Todos irmãos – Parte I

“Fratelli tutti” (São Francisco de Assis), todos irmãos, é o título escolhido pelo Papa Francisco para sua Carta Encíclica Fratelli Tutti sobre a Fraternidade e a Amizade Social. É uma carta social, como tinha sido a LaudatoSì, de 2015. A carta, assinada no dia 03 de outubro, em Assis, quis recordar a inspiração de São Francisco de Assis para uma “fraternidade aberta”, que quer dialogar com toda a humanidade. O olhar do Papa é de uma aguda profundidade, sobretudo quando aborda as principais questões sociais atuais, a partir da fé cristã. “As páginas seguintes não pretendem resumir a doutrina sobre o amor fraterno, mas detém-se na sua dimensão universal, na sua abertura a todos” (FT, n. 6), “capazes de reagir com um novo sonho de fraternidade e amizade social que não se limite a palavras” (FT, n. 6). A Carta, de linguagem simples e direta, tem oito capítulos, com descrição e citação de vários autores e conferências episcopais pelo mundo. Merece destaque a importância dada ao Grande Imã Ahmad Al-Tayyeb, do encontro havido entre os dois, no dia 04 de fevereiro de 2019, em Abu Dhabi.

“Caminhemos na esperança” (FT, n. 55). Esta é a expressão, após a análise de vários pontos muito delicados na atualidade. “A sociedade cada vez mais globalizada torna-nos vizinhos, mas não nos faz irmãos” (FT, n. 12). É uma cultura que unifica o mundo, mas divide as pessoas e nações. Encontram-se sinais de regressão (cf. FT, n. 11), como a crescente identidade dos mais fortes, que se protegem a si mesmos e dissolver as identidades das regiões mais frágeis e pobres. As pessoas não são vistas com sua dignidade como tal, como os nascituros e os idosos. “Há regras econômicas que foram eficazes para o crescimento, mas não de igual modo para o desenvolvimento humano integral. Aumentou a riqueza, mas sem equidade, e assim nascem novas pobrezas” (FT, n. 21).

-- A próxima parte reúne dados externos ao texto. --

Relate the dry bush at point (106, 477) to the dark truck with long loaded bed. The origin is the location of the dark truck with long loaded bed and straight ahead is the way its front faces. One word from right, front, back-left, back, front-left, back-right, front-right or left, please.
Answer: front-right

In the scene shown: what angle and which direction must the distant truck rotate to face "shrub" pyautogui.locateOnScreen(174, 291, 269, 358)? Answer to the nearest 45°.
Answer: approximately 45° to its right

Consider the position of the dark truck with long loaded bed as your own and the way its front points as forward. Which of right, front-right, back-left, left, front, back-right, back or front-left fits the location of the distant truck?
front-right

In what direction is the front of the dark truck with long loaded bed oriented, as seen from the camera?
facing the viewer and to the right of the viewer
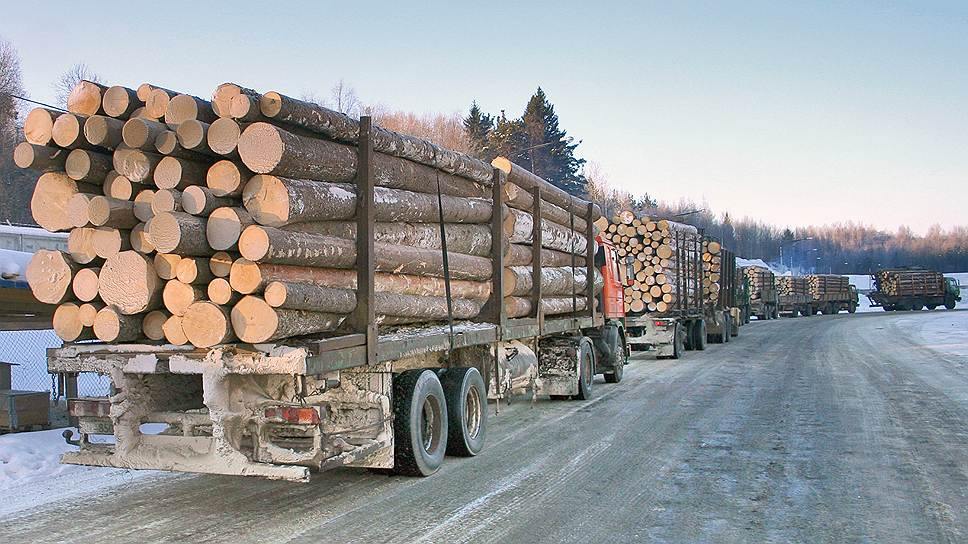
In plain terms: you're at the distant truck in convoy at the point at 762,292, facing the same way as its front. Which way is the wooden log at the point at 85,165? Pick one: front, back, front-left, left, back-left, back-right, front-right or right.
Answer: back-right

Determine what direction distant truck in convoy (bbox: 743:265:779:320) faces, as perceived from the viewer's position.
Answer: facing away from the viewer and to the right of the viewer

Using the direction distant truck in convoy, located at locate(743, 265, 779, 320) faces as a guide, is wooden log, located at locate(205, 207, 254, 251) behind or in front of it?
behind

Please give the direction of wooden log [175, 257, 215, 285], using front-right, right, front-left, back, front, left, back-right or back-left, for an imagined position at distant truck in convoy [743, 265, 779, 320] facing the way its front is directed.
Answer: back-right

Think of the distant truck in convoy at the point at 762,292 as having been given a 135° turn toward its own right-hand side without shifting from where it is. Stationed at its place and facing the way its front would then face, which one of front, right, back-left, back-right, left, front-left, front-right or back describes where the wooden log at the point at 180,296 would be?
front

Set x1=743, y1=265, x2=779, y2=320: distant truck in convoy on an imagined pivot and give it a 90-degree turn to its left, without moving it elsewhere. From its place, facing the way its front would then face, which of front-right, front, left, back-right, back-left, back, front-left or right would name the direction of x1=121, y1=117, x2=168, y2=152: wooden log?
back-left

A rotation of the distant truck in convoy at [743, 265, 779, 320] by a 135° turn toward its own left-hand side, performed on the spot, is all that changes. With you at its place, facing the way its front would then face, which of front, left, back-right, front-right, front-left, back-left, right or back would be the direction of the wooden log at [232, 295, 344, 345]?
left
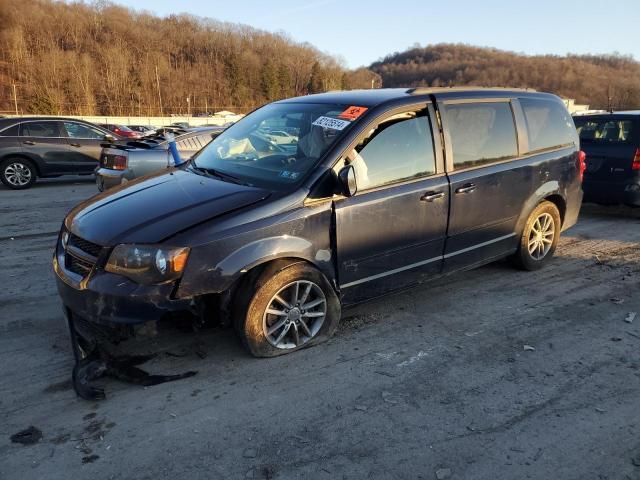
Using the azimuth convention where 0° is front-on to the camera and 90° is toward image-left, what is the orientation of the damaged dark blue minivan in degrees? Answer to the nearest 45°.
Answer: approximately 45°

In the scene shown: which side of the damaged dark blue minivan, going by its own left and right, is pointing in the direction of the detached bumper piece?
front

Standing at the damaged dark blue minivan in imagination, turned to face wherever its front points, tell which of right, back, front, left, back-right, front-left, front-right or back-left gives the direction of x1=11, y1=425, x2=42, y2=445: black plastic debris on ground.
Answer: front
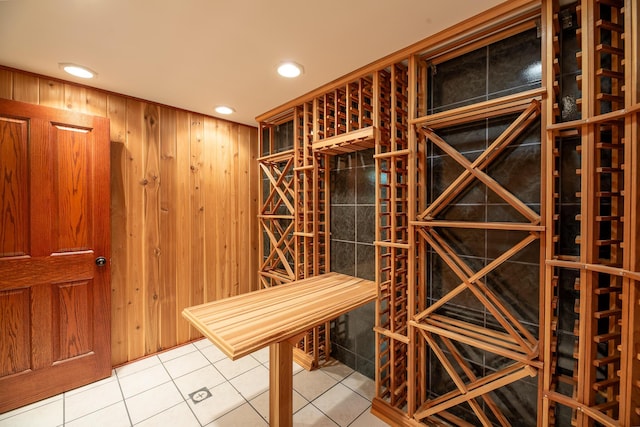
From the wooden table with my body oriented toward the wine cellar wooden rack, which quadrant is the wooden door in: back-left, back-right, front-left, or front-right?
back-left

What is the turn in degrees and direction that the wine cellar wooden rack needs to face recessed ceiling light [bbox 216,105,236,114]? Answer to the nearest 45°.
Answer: approximately 45° to its right

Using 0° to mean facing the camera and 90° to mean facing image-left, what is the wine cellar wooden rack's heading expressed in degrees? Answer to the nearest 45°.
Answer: approximately 45°

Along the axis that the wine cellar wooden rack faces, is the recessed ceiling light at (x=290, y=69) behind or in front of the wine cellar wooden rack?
in front

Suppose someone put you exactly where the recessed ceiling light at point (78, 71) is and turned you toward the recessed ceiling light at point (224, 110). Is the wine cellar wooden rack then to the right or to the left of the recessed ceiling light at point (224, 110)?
right

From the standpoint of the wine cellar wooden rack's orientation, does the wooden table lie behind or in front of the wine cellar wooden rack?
in front

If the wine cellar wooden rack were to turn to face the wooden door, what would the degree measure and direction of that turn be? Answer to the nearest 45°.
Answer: approximately 45° to its right
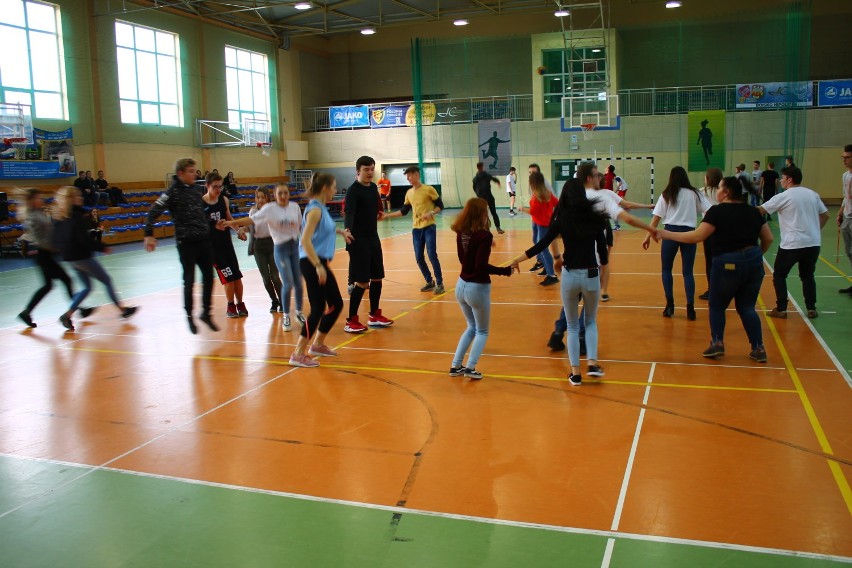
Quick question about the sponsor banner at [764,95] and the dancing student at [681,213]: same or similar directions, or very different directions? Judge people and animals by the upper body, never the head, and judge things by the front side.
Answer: very different directions

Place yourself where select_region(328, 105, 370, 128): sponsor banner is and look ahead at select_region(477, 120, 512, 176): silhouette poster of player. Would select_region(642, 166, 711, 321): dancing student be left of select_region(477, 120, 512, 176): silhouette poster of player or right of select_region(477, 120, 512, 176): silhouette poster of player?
right

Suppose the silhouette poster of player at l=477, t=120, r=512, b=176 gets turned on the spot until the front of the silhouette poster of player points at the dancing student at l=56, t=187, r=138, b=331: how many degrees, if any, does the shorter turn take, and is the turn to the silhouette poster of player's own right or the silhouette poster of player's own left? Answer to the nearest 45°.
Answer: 0° — it already faces them

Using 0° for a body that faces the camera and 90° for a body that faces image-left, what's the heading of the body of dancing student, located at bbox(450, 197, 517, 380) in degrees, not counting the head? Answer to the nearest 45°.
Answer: approximately 225°

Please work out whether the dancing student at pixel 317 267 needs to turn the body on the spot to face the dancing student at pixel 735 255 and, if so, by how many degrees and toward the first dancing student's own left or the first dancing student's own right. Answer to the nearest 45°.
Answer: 0° — they already face them

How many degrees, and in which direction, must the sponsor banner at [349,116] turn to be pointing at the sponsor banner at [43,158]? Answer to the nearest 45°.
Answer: approximately 45° to its right
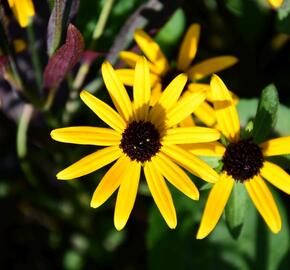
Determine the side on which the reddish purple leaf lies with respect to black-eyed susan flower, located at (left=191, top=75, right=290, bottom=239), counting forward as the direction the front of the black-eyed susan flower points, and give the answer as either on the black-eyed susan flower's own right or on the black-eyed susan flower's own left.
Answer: on the black-eyed susan flower's own right

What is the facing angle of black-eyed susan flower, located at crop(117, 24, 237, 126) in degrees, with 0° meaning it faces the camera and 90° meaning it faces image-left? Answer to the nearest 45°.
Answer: approximately 0°
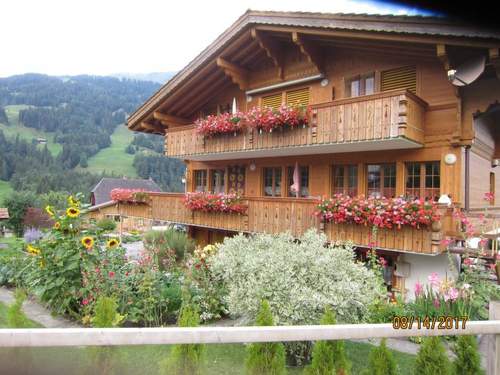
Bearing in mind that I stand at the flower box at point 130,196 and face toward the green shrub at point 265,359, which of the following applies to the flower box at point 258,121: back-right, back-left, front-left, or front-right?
front-left

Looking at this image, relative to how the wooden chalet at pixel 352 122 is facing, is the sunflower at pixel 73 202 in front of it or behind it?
in front

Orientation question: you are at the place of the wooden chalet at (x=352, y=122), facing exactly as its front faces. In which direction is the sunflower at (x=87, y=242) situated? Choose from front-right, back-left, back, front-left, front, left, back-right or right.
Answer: front

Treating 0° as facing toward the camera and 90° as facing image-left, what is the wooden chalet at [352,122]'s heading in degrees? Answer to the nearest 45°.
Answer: approximately 45°

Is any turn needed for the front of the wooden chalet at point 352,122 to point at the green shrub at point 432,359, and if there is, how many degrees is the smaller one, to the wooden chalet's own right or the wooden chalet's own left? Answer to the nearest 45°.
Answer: approximately 45° to the wooden chalet's own left

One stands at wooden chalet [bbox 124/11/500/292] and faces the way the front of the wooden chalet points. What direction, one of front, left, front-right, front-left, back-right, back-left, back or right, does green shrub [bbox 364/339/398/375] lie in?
front-left

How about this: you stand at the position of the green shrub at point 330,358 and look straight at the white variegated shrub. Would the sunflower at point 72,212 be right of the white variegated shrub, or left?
left

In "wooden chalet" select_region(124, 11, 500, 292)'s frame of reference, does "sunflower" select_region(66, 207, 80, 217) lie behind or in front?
in front

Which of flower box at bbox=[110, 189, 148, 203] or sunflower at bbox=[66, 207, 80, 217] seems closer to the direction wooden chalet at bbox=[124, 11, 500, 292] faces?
the sunflower

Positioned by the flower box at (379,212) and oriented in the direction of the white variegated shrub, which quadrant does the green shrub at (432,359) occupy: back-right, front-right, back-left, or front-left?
front-left
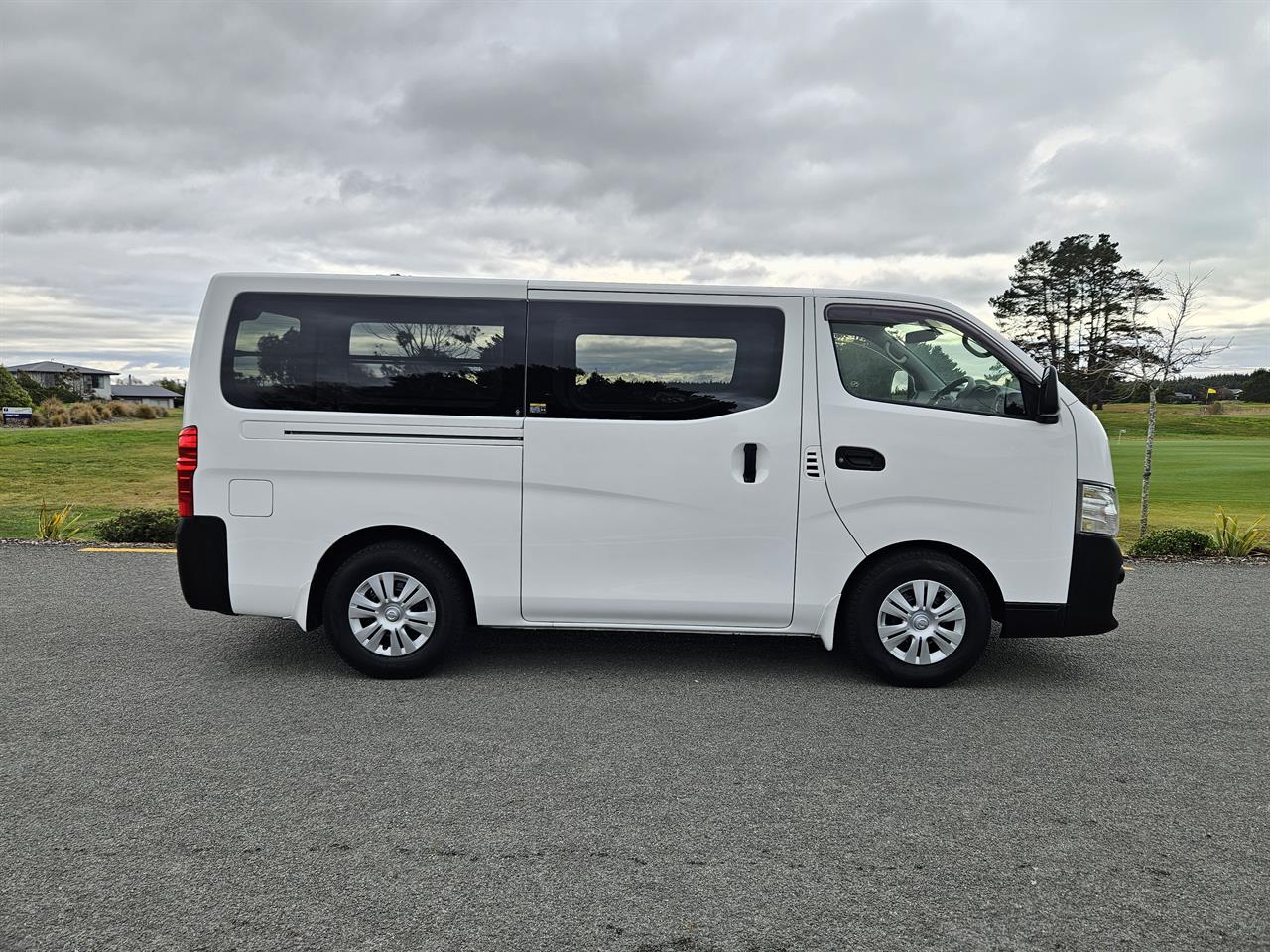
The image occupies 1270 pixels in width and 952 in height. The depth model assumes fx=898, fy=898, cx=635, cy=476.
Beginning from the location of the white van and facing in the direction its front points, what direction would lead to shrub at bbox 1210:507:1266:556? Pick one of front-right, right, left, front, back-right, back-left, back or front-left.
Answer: front-left

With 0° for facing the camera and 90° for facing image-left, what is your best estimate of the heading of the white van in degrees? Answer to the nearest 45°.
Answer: approximately 270°

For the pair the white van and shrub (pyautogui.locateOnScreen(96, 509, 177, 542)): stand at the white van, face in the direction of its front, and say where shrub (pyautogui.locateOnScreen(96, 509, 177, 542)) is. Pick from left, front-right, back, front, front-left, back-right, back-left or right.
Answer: back-left

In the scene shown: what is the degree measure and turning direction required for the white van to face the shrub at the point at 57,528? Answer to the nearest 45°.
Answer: approximately 135° to its left

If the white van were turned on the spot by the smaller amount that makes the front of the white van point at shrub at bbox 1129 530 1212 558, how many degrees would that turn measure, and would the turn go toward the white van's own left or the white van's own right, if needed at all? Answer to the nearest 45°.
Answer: approximately 45° to the white van's own left

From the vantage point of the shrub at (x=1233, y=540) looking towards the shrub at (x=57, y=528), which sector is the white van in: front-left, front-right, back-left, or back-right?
front-left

Recorda nosso Papa que “o isolamento e o fechamento em nós mesmos ou nos próprios interesses nunca serão o caminho para voltar a dar esperança e realizar uma renovação, mas é a proximidade, a cultura do encontro. O isolamento, não; a proximidade, sim. Cultura do confronto, não; cultura do encontro, sim” (FT, n. 30). A lei suprema do amor fraterno pede que sempre o cristão, pela sua fé, acolha os migrantes. Os cristãos não podem ter atitudes de fechamento e isolamento. “As migrações constituirão uma pedra angular no futuro do mundo” (FT, n. 40). Na comunicação, “aquilo que ainda há pouco tempo uma pessoa não podia dizer sem correr o risco de perder o respeito de todos, hoje pode ser pronunciado com toda a grosseria, até por algumas autoridades políticas, e ficar imune” (FT, n. 45). Enfim, caminhemos na esperança, pois Deus assim age sempre na humanidade.

Em Lc 10,25-37, a Parábola do Bom Samaritano nos convida a superar as inimizades e cuidar uns dos outros. Isto porque temos “um estranho no caminho”. Qual o personagem da parábola que nos fala mais alto? Somos provocados pela atitude do Bom Samaritano, que deu do seu tempo e seus recursos. “Somos analfabetos no acompanhar, cuidar e sustentar os mais frágeis e vulneráveis das nossas sociedades desenvolvidas” (FT, n. 64). Superemos a indiferença com este “ícone iluminador”, do Bom Samaritano. “Diante de tanta dor, à vista de tantas feridas, a única via de saída é ser como o bom samaritano” (FT, n. 67). O que sempre motiva a identidade e a missão do cristão é Jesus Cristo.

Oportunamente faremos o resumo dos outros capítulos. Vale a pena uma leitura minuciosa e profunda.